I understand there are practical difficulties for businesses having to meet new reporting requirements. It's not easy to get things right the first time, and there are inherent challenges with calculating scope 3 emissions, choosing the right scenarios to analyse climate impacts and plotting your company's path towards net zero. Large ASX listed companies, such as the group 1 entities captured by this bill, have the resources to comply with these new reporting requirements, and many have been making similar disclosures for some time. I'm not sure if they need three years to get it right.

I have much more sympathy for medium-sized businesses like the group 3 entities covered by this bill. As a former small-business person, running a small business myself, I don't underestimate the challenge of meeting new reporting requirements. When you're cash-strapped and short-staffed it won't always be easy to get your sustainability disclosures right the first time.

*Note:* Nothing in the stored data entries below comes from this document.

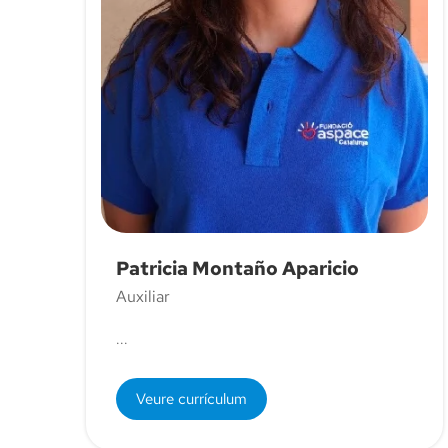
Patricia Montaño Aparicio
Auxiliar
...
Veure currículum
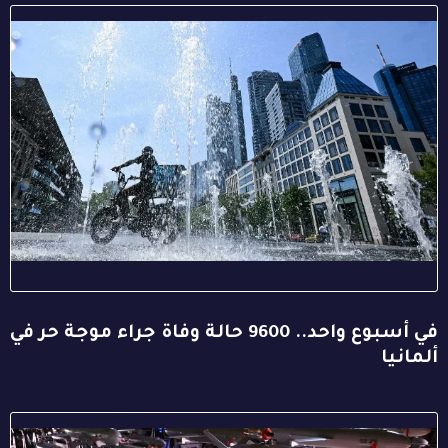
في أسبوع واحد.. 9600 حالة وفاة جراء موجة حر في
ألمانيا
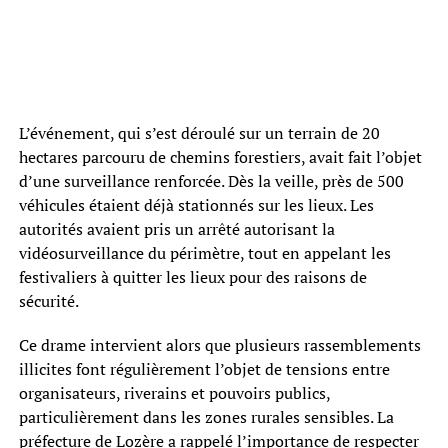
L’événement, qui s’est déroulé sur un terrain de 20
hectares parcouru de chemins forestiers, avait fait l’objet
d’une surveillance renforcée. Dès la veille, près de 500
véhicules étaient déjà stationnés sur les lieux. Les
autorités avaient pris un arrêté autorisant la
vidéosurveillance du périmètre, tout en appelant les
festivaliers à quitter les lieux pour des raisons de
sécurité.
Ce drame intervient alors que plusieurs rassemblements
illicites font régulièrement l’objet de tensions entre
organisateurs, riverains et pouvoirs publics,
particulièrement dans les zones rurales sensibles. La
préfecture de Lozère a rappelé l’importance de respecter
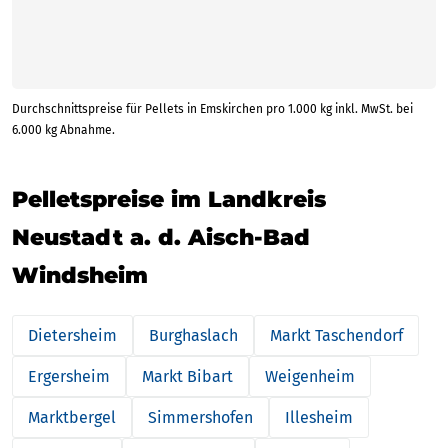
Durchschnittspreise für Pellets in Emskirchen pro 1.000 kg inkl. MwSt. bei
6.000 kg Abnahme.
Pelletspreise im Landkreis
Neustadt a. d. Aisch-Bad
Windsheim
Dietersheim
Burghaslach
Markt Taschendorf
Ergersheim
Markt Bibart
Weigenheim
Marktbergel
Simmershofen
Illesheim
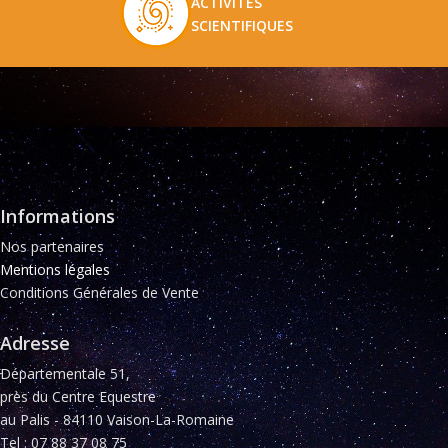
ACTIVITES
SCIENTIFIQUES
Informations
Nos partenaires
Mentions légales
Conditions Générales de Vente
Adresse
Départementale 51,
près du Centre Equestre
au Palis - 84110 Vaison-La-Romaine
Tel : 07 88 37 08 75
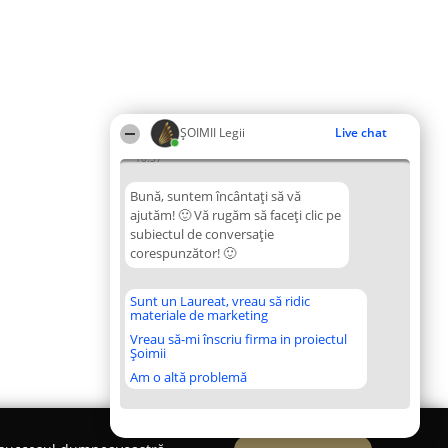
ȘOIMII Legii
Live chat
10:37
Bună, suntem încântați să vă
ajutăm! 🙂 Vă rugăm să faceți clic pe
subiectul de conversație
corespunzător! 🙂
Sunt un Laureat, vreau să ridic
materiale de marketing
Vreau să-mi înscriu firma in proiectul
Șoimii
Am o altă problemă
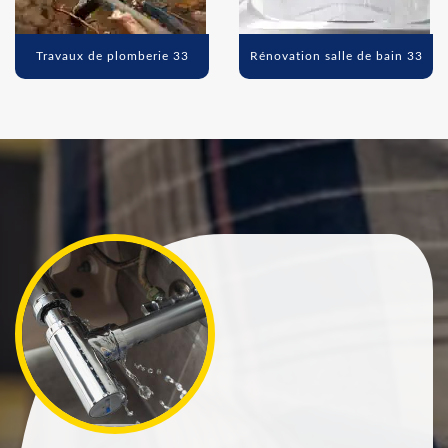
Travaux de plomberie 33
Rénovation salle de bain 33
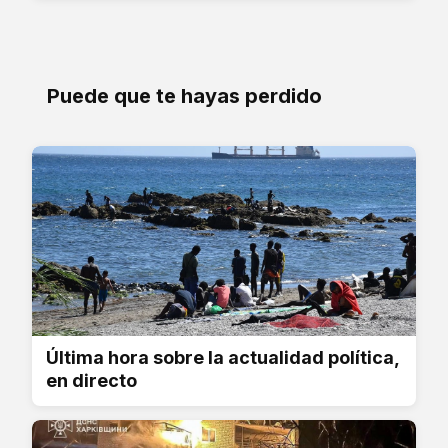
Puede que te hayas perdido
Última hora sobre la actualidad política,
en directo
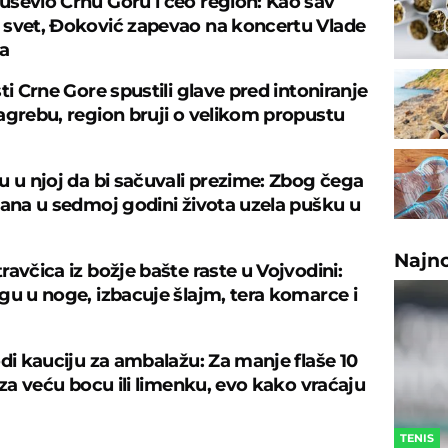
ševio Crnu Goru i ceo region: Kao sav
svet, Đoković zapevao na koncertu Vlade
va
ti Crne Gore spustili glave pred intoniranje
agrebu, region bruji o velikom propustu
u u njoj da bi sačuvali prezime: Zbog čega
tana u sedmoj godini života uzela pušku u
Najn
avčica iz božje bašte raste u Vojvodini:
gu u noge, izbacuje šlajm, tera komarce i
odi kauciju za ambalažu: Za manje flaše 10
 za veću bocu ili limenku, evo kako vraćaju
TENIS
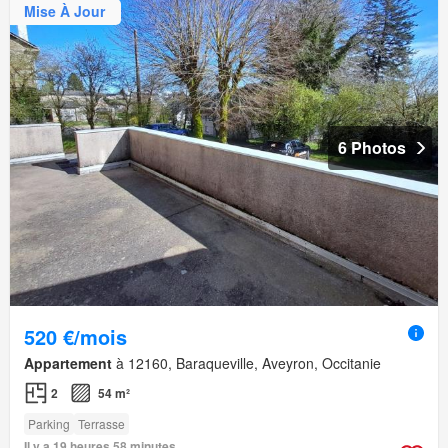
Mise À Jour
6 Photos
520 €/mois
Appartement
à 12160, Baraqueville, Aveyron, Occitanie
2
54 m²
Parking
Terrasse
Il y a 19 heures 58 minutes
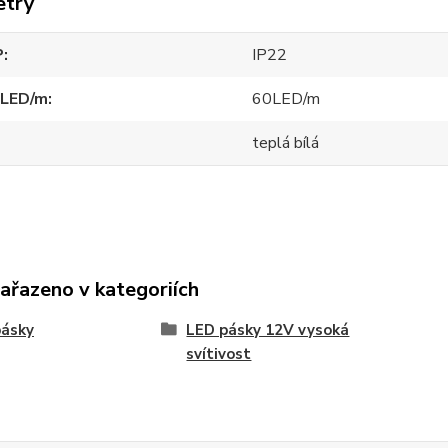
etry
P
IP22
 LED/m
60LED/m
teplá bílá
zařazeno v kategoriích
pásky
LED pásky 12V vysoká
svítivost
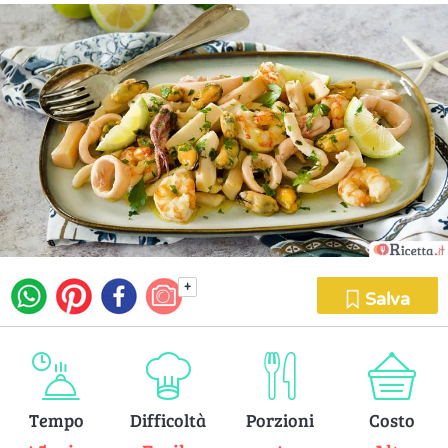
+
Salva
Tempo
Difficoltà
Porzioni
Costo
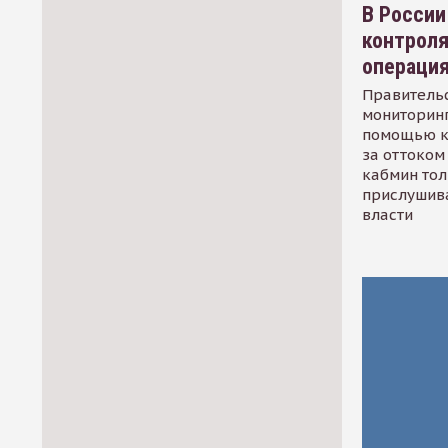
В России
контрол
операци
Правительс
мониторинг
помощью к
за оттоком 
кабмин тол
прислушив
власти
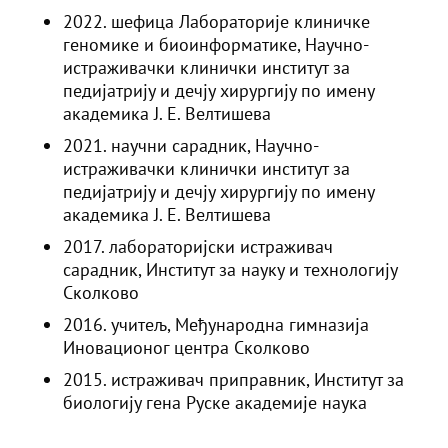
2022. шефица Лабораторије клиничке
геномике и биоинформатике, Научно-
истраживачки клинички институт за
педијатрију и дечју хирургију по имену
академика Ј. Е. Велтишева
2021. научни сарадник, Научно-
истраживачки клинички институт за
педијатрију и дечју хирургију по имену
академика Ј. Е. Велтишева
2017. лабораторијски истраживач
сарадник, Институт за науку и технологију
Сколково
2016. учитељ, Међународна гимназија
Иновационог центра Сколково
2015. истраживач приправник, Институт за
биологију гена Руске академије наука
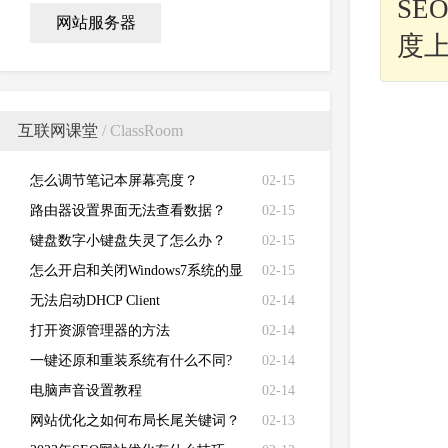
S
网站服务器
度
互联网课堂
/ ClassRoom
怎么调节笔记本屏幕亮度？
02-15
路由器设置界面无法查看数据？
02-15
键盘数字小键盘失灵了怎么办？
02-15
怎么开启和关闭Windows7系统的显
02-15
卡硬件加速功能
无法启动DHCP Client
02-14
打开资源管理器的方法
02-14
一键还原和重装系统有什么不同?
02-14
电脑声音设置教程
02-14
网站优化之如何布局长尾关键词？
02-13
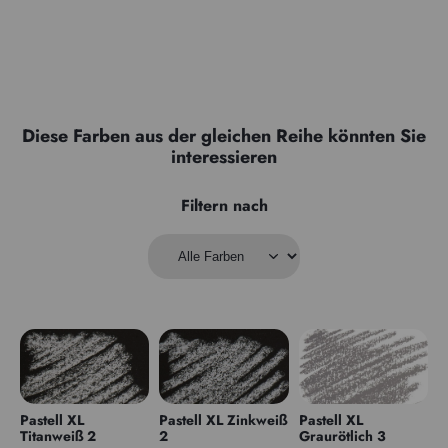
Diese Farben aus der gleichen Reihe könnten Sie
interessieren
Filtern nach
Pastell XL
Pastell XL Zinkweiß
Pastell XL
Titanweiß 2
2
Graurötlich 3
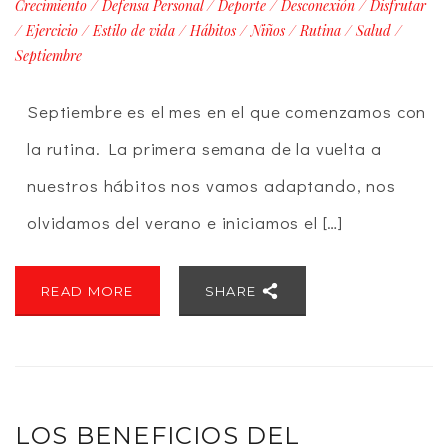
Crecimiento
/
Defensa Personal
/
Deporte
/
Desconexión
/
Disfrutar
/
Ejercicio
/
Estilo de vida
/
Hábitos
/
Niños
/
Rutina
/
Salud
/
Septiembre
Septiembre es el mes en el que comenzamos con
la rutina. La primera semana de la vuelta a
nuestros hábitos nos vamos adaptando, nos
olvidamos del verano e iniciamos el […]
READ MORE
SHARE
LOS BENEFICIOS DEL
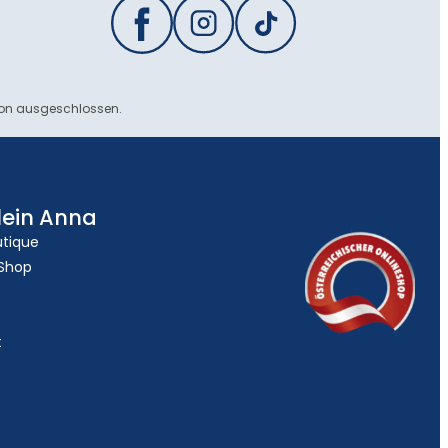
ion ausgeschlossen.
lein Anna
utique
 Shop
t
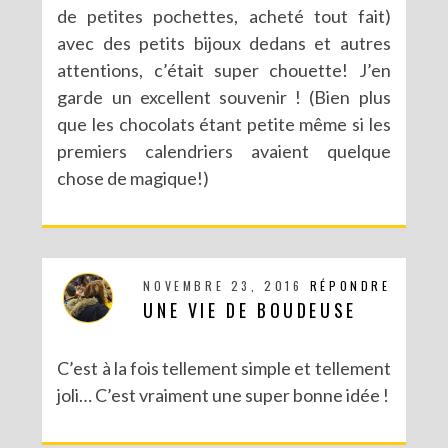
de petites pochettes, acheté tout fait)
avec des petits bijoux dedans et autres
attentions, c’était super chouette! J’en
garde un excellent souvenir ! (Bien plus
que les chocolats étant petite même si les
premiers calendriers avaient quelque
chose de magique!)
NOVEMBRE 23, 2016
RÉPONDRE
UNE VIE DE BOUDEUSE
C’est à la fois tellement simple et tellement
joli… C’est vraiment une super bonne idée !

When it comes to the modified liability provisions in this bill, it's a mixed bag. I think it's appropriate that companies, particularly those in group 3, have some protection in the early years. I think it appropriate that these projections go to scope 3 emissions and scenario analysis in particular. And I think there is a role for these projections in helping companies make the most ambitious disclosures possible, rather than focusing very narrowly on regulatory compliance and needing to pull back on their disclosed decarbonisation plans for fear of litigation. I note the strong community support from the business community for modified liability provisions. I also note the bar for litigation for misleading disclosures in comparable regimes such as the UK is far higher than that provided for in this legislation. I'm also concerned that the provisions may make it easier for large fossil fuel companies like Santos and Woodside to greenwash for the next three years and to claim that they're committed to net zero whilst investing in new fossil fuel projects. I'm hesitant about removing these protections entirely, so I urge the government to look at whether they have achieved the right balance between these two competing priorities as this bill moves forward.

This is an important piece of legislation, and I commend the Treasurer and his colleagues for the broad support it has received. In closing I also urge the coalition to reflect on the support this bill has from the financial and business sectors and to support the provisions in schedule 4. If you're serious about taking action on climate change and seizing the opportunities of the green transition, you need to support legislation like this.